* **Exercises**:
#1 Decide whether each statement below agrees with the news report on the attacks in Biu. For each, answer yes or no and quote the deciding words of the report.
(a) The attacks took place on a Saturday.
(b) The report states how many people the first attack killed.
(c) The insurgency it describes has lasted ten years.
#2 Write a continuation of the news report on the attacks in Biu, picking up after its final sentence.

* **Text section**:
++++++

Two attacks allegedly by the recruits of the Boko Haram Takfiri terrorist group have left 13 people dead in northeastern Nigeria.
Police spokesman for Borno state, where the attacks took place on Saturday, said the bombings in the town of Biu also injured over 50 people.
It was not clear how many people were killed in the first attack, which came when a woman waiting in an aid distribution line detonated her explosives, and how many in the second one, which came nearby and caused little or almost no fatalities.
Those killed in the first attack were people affected by the eight years of Boko Haram insurgency, which has killed 20,000 people and left millions displaced in northeastern Nigeria and the neighboring countries.
Mohammed Maliya, a member of the aid team in Biu, said the woman who carried out the attack appeared relaxed and was eating a banana while waiting in line with others. She and the other woman were killed in the attacks.

++++++

* **Recorded data**:
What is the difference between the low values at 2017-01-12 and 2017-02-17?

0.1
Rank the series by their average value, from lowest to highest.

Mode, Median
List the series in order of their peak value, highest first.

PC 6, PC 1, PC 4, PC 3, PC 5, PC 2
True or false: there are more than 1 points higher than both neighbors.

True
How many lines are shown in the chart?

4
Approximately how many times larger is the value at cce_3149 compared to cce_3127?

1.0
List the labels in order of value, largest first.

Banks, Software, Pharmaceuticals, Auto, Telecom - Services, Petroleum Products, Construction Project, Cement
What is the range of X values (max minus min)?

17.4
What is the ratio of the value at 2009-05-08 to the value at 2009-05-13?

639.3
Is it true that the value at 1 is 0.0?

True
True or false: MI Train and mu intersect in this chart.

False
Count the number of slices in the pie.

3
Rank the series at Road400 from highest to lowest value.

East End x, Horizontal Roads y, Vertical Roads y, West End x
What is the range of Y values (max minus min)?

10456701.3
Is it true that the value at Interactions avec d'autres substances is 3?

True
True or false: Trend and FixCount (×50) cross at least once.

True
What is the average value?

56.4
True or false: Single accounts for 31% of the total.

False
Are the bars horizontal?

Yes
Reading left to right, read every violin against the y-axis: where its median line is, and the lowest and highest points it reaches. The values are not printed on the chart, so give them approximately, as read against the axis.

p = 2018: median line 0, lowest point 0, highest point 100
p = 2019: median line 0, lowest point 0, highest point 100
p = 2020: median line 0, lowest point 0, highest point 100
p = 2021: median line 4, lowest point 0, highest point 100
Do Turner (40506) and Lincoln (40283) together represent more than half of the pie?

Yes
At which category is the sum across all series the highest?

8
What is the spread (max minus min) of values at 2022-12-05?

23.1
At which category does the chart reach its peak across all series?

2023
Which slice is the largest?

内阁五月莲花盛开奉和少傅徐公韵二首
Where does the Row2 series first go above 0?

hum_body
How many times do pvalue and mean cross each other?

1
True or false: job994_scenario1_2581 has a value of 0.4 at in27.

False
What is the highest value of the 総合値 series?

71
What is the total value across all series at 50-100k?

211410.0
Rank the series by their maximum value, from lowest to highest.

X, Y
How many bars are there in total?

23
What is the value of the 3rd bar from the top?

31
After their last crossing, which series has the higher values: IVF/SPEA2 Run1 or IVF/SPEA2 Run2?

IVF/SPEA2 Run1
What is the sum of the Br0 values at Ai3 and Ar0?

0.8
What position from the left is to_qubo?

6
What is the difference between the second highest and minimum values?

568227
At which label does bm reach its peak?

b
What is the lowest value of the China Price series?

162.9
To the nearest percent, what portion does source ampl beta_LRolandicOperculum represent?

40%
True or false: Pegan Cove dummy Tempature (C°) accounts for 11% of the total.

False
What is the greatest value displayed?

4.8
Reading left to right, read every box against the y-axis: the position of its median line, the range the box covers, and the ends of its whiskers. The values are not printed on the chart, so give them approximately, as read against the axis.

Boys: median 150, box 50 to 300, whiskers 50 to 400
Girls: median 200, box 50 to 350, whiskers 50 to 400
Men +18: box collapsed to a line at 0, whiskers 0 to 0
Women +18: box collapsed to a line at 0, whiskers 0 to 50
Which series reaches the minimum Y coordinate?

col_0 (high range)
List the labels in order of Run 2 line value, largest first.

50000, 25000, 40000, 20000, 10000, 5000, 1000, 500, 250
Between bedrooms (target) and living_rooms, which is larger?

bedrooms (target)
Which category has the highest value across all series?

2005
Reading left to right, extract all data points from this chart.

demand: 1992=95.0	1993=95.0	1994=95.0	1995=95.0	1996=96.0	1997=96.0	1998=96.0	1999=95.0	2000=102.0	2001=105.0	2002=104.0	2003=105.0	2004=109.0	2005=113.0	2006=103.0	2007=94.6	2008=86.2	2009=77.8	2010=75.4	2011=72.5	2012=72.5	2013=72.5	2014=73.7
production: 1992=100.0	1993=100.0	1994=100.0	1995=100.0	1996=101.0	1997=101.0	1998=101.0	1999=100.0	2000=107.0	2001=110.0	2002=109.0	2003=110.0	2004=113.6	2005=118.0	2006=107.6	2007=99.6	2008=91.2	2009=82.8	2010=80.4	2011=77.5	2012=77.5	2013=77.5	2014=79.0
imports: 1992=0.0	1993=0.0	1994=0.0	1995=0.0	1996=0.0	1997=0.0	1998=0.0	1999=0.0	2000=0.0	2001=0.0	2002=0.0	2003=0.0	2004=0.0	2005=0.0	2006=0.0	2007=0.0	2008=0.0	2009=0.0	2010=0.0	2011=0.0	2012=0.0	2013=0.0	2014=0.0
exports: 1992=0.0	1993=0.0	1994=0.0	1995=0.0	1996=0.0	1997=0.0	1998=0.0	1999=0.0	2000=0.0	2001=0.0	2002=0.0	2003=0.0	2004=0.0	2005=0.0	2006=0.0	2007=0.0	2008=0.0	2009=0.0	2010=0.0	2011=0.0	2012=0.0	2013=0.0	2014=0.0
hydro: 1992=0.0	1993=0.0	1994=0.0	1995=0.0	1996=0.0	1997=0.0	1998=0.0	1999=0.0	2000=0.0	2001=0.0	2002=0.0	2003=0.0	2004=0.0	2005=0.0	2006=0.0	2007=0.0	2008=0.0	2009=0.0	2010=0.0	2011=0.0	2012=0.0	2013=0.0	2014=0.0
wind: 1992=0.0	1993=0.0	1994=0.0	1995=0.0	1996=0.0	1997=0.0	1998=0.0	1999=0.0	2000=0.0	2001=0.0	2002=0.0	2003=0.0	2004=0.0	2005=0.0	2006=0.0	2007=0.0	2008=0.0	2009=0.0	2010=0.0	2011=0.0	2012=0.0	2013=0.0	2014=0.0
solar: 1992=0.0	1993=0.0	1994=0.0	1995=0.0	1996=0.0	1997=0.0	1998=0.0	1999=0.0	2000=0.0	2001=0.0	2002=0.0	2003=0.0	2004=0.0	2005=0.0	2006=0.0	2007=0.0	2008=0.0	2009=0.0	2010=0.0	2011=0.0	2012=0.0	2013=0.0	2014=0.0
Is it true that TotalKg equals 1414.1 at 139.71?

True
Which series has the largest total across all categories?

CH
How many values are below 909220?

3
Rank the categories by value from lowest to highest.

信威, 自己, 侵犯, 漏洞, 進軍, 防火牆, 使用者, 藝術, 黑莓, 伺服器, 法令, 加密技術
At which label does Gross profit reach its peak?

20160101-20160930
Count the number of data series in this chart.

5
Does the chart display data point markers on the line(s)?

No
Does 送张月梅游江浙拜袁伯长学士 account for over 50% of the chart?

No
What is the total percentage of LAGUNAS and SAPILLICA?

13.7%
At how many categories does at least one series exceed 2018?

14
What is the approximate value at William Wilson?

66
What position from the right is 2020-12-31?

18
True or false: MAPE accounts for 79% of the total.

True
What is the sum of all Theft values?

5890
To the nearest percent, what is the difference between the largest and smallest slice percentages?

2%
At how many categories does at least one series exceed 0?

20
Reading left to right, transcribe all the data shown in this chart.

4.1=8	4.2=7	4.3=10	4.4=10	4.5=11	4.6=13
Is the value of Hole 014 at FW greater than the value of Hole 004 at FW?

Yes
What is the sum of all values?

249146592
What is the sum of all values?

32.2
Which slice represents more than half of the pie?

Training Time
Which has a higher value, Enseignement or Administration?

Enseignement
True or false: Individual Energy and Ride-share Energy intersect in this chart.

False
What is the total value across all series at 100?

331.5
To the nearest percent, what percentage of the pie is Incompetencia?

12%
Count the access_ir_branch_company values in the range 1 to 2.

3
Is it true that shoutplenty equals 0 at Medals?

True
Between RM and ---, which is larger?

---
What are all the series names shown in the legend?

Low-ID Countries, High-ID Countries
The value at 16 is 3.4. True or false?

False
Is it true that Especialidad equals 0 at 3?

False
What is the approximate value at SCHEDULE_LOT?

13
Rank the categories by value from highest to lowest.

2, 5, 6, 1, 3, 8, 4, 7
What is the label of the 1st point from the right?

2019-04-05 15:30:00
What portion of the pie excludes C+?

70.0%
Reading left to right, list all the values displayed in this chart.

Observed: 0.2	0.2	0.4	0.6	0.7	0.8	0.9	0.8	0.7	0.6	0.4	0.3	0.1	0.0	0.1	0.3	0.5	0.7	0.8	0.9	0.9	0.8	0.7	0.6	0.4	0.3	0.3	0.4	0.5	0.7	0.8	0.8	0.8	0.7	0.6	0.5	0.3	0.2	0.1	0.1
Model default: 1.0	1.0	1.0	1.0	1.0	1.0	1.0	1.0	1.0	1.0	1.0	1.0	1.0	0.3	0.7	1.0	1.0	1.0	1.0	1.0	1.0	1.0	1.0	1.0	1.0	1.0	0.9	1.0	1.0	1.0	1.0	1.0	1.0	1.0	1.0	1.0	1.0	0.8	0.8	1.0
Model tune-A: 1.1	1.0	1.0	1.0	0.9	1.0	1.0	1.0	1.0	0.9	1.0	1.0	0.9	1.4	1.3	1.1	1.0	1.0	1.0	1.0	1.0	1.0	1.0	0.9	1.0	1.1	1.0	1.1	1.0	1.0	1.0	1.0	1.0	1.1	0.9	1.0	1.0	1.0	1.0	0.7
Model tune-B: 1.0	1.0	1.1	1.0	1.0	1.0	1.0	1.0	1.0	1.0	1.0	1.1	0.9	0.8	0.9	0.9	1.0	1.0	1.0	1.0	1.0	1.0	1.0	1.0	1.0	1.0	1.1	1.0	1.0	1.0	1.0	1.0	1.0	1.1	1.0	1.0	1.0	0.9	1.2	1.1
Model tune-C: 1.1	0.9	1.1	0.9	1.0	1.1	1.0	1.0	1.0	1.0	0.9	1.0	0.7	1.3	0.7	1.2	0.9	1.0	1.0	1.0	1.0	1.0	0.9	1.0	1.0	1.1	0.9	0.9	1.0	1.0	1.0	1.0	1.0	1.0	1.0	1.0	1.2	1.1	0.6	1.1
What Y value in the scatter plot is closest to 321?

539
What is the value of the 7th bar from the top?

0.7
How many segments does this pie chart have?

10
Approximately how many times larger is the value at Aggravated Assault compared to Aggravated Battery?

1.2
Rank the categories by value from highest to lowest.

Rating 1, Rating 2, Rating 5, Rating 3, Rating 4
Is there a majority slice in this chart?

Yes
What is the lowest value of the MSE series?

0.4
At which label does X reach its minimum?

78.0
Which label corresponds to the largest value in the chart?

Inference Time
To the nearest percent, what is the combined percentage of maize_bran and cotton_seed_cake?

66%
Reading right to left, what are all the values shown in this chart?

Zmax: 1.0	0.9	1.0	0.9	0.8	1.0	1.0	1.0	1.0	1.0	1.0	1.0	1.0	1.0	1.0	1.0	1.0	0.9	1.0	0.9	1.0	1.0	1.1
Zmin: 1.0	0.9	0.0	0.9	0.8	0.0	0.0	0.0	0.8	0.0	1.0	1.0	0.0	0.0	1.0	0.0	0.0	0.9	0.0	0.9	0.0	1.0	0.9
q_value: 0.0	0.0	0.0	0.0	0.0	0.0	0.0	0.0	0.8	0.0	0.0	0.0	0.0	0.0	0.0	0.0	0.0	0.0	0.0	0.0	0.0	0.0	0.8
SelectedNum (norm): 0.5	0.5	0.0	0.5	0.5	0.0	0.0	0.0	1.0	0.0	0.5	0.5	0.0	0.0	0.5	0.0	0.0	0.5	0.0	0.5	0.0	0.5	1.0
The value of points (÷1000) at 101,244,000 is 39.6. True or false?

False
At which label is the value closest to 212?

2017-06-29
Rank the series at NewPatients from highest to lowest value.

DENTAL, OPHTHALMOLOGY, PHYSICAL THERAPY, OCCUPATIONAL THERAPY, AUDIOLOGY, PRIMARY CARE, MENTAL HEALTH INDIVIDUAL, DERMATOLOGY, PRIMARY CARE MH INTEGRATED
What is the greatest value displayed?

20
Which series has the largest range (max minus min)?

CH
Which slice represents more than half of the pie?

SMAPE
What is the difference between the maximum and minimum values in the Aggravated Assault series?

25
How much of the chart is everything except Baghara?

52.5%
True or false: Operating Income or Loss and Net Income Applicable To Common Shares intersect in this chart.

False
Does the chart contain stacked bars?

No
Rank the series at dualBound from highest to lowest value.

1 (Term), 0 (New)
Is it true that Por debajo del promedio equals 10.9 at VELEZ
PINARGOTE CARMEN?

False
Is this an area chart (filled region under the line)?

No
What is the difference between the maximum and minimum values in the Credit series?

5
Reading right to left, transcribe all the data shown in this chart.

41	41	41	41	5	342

++++++

* **Answers to the exercises**:
#1
(a) Yes: "where the attacks took place on Saturday"
(b) No: "It was not clear how many people were killed in the first attack"
(c) No: "the eight years of Boko Haram insurgency"

#2
Boko Haram normally uses women and girls to carry out attacks in northern Nigeria, especially now that the group has been pushed out of its old bastions in and around the provincial capital of Maiduguri. Biu, where the Saturday attacks happened, is about 185 kilometers (115 miles) from Maiduguri.
The Nigerian government claims that its massive counterinsurgency offensive in 2015 has rendered Boko Haram a spent force but it has faced criticism as the militant group still carries out assaults on civilians in crowded places in Borno and other places.
The skepticism about Nigeria’s success in rooting out Boko Haram has been exacerbated by a recent government declaration that it plans to gather civilians inside fortified garrison towns in the future and leave the militant group operating in the countryside.